*** Opening of SUPPLIED MATERIAL ***
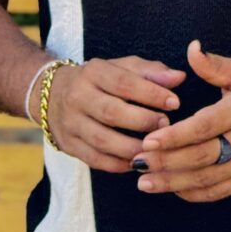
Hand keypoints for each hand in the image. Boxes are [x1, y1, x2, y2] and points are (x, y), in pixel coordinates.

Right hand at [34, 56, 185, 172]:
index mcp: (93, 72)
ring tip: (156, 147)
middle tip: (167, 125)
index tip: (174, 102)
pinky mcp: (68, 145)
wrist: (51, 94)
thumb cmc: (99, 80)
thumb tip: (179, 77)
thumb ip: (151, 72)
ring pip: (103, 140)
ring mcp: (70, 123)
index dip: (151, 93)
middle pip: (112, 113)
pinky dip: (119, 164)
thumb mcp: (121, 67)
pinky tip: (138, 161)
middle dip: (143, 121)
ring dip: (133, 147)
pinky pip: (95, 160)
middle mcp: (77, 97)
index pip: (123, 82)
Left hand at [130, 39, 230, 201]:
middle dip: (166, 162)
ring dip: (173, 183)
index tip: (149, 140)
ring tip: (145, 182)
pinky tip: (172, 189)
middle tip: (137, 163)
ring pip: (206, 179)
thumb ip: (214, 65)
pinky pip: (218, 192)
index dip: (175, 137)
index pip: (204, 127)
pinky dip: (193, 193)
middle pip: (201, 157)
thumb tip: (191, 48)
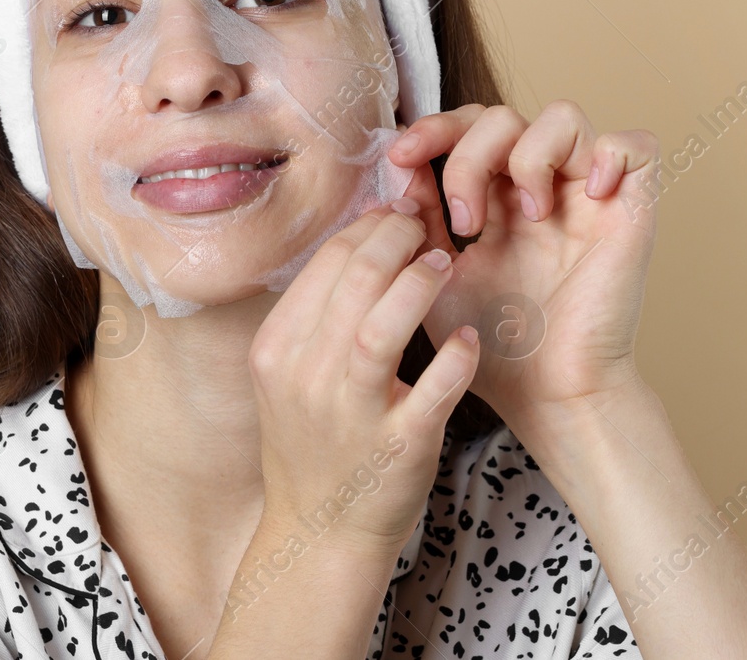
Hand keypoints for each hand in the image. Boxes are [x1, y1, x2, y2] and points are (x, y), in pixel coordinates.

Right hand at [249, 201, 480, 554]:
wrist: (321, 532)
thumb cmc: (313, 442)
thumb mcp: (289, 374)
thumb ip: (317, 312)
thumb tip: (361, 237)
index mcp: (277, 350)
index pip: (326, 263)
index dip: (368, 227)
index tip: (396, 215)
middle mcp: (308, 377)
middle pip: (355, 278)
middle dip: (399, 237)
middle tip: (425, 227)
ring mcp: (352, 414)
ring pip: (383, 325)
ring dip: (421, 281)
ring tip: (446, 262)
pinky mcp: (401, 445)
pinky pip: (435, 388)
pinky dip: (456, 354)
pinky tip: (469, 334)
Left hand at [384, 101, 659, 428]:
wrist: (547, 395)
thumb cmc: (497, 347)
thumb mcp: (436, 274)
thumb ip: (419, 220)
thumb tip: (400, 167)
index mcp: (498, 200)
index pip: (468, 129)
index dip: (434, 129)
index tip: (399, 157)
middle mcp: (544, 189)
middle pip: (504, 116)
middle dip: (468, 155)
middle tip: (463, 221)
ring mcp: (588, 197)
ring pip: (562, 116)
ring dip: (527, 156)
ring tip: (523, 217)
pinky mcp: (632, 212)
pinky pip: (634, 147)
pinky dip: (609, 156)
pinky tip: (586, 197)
*** Close of SUPPLIED MATERIAL ***
*** Opening of SUPPLIED MATERIAL ***
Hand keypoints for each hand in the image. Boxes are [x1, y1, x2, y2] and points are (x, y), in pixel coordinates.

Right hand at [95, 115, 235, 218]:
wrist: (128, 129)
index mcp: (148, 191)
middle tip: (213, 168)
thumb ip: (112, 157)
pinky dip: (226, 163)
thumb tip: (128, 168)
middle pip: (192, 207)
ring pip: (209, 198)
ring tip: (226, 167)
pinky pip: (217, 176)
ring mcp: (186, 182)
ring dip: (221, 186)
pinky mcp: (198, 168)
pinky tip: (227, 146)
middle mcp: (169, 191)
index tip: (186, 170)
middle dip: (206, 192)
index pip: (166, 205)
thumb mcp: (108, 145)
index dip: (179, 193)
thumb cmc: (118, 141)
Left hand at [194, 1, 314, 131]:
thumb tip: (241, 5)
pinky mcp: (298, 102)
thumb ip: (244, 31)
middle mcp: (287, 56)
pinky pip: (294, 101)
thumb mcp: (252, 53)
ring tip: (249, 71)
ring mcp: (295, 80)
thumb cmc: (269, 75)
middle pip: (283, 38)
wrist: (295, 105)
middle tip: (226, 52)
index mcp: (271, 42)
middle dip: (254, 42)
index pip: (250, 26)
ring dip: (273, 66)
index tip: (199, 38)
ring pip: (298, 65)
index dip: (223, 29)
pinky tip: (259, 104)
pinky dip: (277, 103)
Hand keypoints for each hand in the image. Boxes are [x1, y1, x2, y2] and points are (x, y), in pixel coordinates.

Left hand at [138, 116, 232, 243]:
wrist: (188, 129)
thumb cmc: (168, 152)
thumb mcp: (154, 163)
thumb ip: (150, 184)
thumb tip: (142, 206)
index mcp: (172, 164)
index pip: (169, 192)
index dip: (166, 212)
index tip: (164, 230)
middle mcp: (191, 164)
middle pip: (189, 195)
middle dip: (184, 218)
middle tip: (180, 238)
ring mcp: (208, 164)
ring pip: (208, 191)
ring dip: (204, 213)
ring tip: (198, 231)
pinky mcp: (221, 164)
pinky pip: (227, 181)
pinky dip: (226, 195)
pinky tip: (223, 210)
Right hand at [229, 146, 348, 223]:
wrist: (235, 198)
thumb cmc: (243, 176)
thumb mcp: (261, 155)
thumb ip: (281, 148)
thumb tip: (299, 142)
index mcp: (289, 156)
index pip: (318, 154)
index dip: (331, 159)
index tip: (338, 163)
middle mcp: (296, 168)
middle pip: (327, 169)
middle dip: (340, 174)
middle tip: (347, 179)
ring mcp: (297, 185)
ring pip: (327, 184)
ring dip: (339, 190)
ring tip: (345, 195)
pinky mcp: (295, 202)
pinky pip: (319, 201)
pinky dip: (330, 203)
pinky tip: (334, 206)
*** Close of SUPPLIED MATERIAL ***
*** Opening of SUPPLIED MATERIAL ***
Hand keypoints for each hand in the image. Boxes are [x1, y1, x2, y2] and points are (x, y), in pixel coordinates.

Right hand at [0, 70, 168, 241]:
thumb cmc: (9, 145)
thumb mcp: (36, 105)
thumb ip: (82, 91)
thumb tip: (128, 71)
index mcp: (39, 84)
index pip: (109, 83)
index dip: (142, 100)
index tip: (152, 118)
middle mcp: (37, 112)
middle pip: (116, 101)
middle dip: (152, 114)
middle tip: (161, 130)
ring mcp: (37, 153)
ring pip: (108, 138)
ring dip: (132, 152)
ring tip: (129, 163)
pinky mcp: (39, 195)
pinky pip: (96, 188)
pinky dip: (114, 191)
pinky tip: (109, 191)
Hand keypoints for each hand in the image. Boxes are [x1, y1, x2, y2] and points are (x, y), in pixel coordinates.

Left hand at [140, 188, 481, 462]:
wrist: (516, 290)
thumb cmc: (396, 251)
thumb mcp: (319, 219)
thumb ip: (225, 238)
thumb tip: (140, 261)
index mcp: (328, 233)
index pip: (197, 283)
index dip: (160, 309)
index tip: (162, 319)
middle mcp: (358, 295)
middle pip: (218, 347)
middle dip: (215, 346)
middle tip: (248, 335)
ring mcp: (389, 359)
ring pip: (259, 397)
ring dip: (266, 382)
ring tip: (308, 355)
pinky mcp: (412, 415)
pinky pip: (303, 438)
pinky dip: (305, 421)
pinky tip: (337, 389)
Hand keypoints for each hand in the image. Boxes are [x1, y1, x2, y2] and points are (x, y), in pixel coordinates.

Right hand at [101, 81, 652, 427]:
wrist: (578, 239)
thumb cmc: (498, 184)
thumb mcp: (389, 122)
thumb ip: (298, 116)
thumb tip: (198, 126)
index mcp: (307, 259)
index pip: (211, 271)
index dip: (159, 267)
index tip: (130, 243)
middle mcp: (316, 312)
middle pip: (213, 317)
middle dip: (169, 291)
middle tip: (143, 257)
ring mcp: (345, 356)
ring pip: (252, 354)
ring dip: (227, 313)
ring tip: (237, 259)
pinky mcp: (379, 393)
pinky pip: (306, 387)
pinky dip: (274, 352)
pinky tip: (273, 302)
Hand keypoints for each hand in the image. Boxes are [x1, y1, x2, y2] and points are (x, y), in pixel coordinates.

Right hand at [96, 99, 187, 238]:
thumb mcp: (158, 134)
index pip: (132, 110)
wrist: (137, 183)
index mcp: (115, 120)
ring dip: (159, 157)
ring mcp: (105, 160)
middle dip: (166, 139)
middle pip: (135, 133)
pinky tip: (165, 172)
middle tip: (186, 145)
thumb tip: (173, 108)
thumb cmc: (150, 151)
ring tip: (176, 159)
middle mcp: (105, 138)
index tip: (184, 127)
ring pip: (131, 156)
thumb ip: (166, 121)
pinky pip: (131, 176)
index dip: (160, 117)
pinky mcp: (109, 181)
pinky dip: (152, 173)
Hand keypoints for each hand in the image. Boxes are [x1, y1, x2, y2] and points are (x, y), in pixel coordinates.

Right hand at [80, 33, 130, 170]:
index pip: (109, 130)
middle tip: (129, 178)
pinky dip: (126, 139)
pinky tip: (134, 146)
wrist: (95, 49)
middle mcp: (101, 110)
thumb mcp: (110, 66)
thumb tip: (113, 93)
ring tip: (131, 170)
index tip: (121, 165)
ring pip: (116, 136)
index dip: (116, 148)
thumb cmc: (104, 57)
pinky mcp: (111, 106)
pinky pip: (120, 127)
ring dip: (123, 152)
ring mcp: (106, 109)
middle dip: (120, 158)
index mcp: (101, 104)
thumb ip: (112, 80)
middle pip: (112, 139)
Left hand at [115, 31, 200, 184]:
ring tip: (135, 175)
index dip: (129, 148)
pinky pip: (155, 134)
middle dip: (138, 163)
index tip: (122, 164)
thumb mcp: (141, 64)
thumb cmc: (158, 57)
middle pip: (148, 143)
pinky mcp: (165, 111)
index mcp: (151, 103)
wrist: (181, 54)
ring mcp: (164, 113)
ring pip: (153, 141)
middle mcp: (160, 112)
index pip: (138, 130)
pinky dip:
*** Close of SUPPLIED MATERIAL ***
=== YOUR OBJECTIVE ===
Within the listing above, find every line containing the string "Left" and return it.

=== RESPONSE TO THIS EXERCISE ===
Left hand at [130, 39, 230, 201]:
Left hand at [384, 101, 659, 428]:
Left hand at [194, 1, 314, 131]:
Left hand at [138, 116, 232, 243]:
Left hand at [140, 188, 481, 462]:
Left hand at [115, 31, 200, 184]:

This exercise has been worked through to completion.